It has been eight years since Osama bin Laden's band of terrorists executed the largest and most deadly attack ever assembled on American soil. While our government has taken significant strides in making sure such an attack will never happen again, the face of bin Laden continues to haunt the families of the victims and citizens of this country while he strolls free somewhere in the world.
Although our intelligence agencies failed us on Sept. 11. 2001, the bigger failure, aside from the wars in Iraq and Afghanistan, has been our government's inability to bring bin Laden and his partner, Ayman al-Zawahri, to justice.
In many ways our government has been successful at weakening the al-Qaeda network since 9/11, not to mention it has avoided another attack. Also a recent PEW Global Attitudes poll in Pakistan showed that support for the terrorist group has fallen to 9 percent, which boggles my mind, not necessarily as an American, but as a human being.
While we have shown progress in the war on terror, we have unfortunately failed to find its poster boy, bin Laden, who changed the way all Americans look at the world and our country on that tragic day. Since then he has stood as a symbol for many policy and social issues in America, including an excuse for why we should occupy such nations as Iraq and Afghanistan and political gain by politicians who used his image and ideology to strike fear in voters.

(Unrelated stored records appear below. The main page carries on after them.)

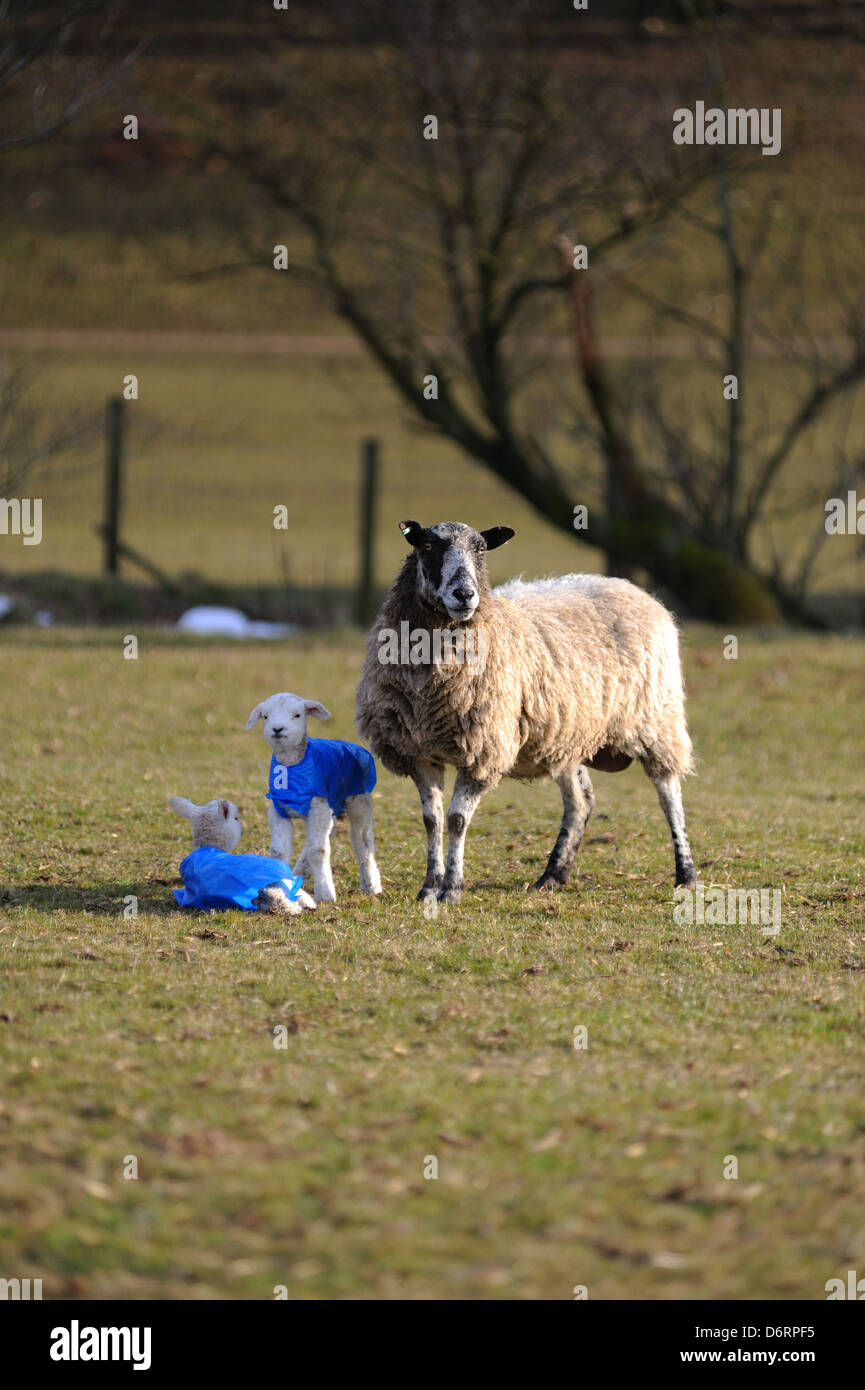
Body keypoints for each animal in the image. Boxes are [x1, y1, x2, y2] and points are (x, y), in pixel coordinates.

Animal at [356, 519, 700, 900]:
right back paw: (553, 875)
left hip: (656, 719)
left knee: (670, 794)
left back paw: (686, 874)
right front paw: (430, 887)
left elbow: (458, 820)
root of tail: (629, 587)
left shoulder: (483, 748)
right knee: (581, 801)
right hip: (569, 735)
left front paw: (453, 888)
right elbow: (432, 820)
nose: (464, 594)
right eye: (428, 546)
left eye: (480, 549)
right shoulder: (417, 752)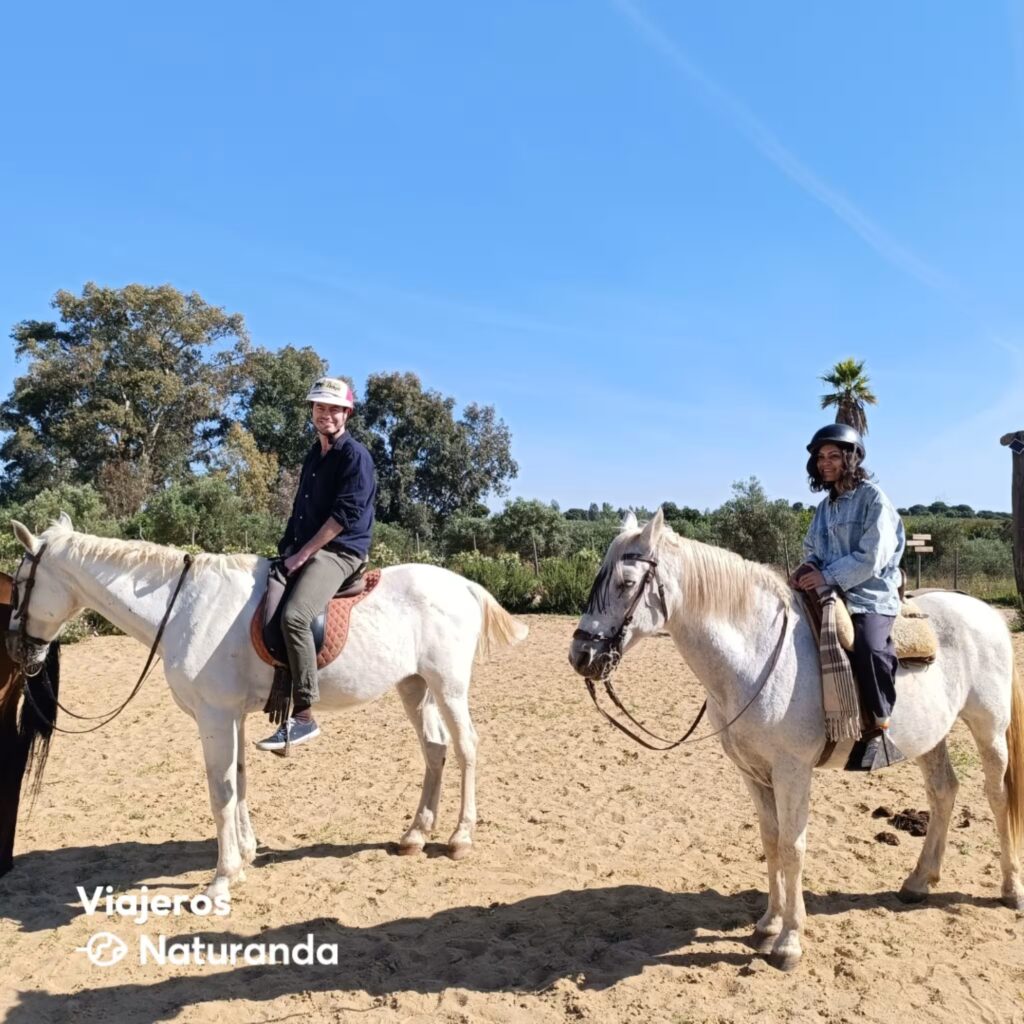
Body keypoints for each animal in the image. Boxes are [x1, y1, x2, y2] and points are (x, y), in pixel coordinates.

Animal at [4, 516, 524, 901]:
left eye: (21, 581)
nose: (16, 649)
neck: (184, 606)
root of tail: (463, 585)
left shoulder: (214, 716)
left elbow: (220, 791)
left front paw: (220, 880)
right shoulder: (231, 715)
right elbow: (239, 782)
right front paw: (244, 857)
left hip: (448, 685)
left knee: (466, 748)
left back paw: (460, 838)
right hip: (415, 687)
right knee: (435, 750)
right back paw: (415, 836)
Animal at [573, 509, 1019, 966]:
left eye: (626, 583)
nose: (581, 656)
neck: (757, 655)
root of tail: (983, 611)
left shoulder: (792, 771)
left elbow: (793, 845)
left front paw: (789, 941)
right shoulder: (752, 772)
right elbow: (771, 840)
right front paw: (768, 924)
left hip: (988, 727)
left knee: (997, 794)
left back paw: (1010, 889)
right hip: (930, 737)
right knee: (943, 791)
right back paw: (917, 882)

Today, bin Laden has become this sort of cultural villain in America much like Hitler did before him. His name and face grace merchandise and appear in comedy skits, and once a year when a "new" video of the mass murderer surfaces, many of us shudder in fear over the fact that he still lurks out there somewhere in the deep, dark depths of our planet.
9/11 is probably the one day, the one moment, the one event in my generation's short existence on this earth that we can say, "I remember where I was when..." Every generation has that day, maybe numerous days, where a tragic event holds a significant impact on not only the people involved, but a nation as a whole - that day for my generation and many others is 9/11.
While we will never forget 9/11 or the lives lost in our minds or our hearts, justice will never truly be served until we hunt down bin Laden and make him an example to terrorists, and our citizens, that if you attack us we will search for you, we will find you and we will kill you. Let's hope by next year's anniversary we are doing just that.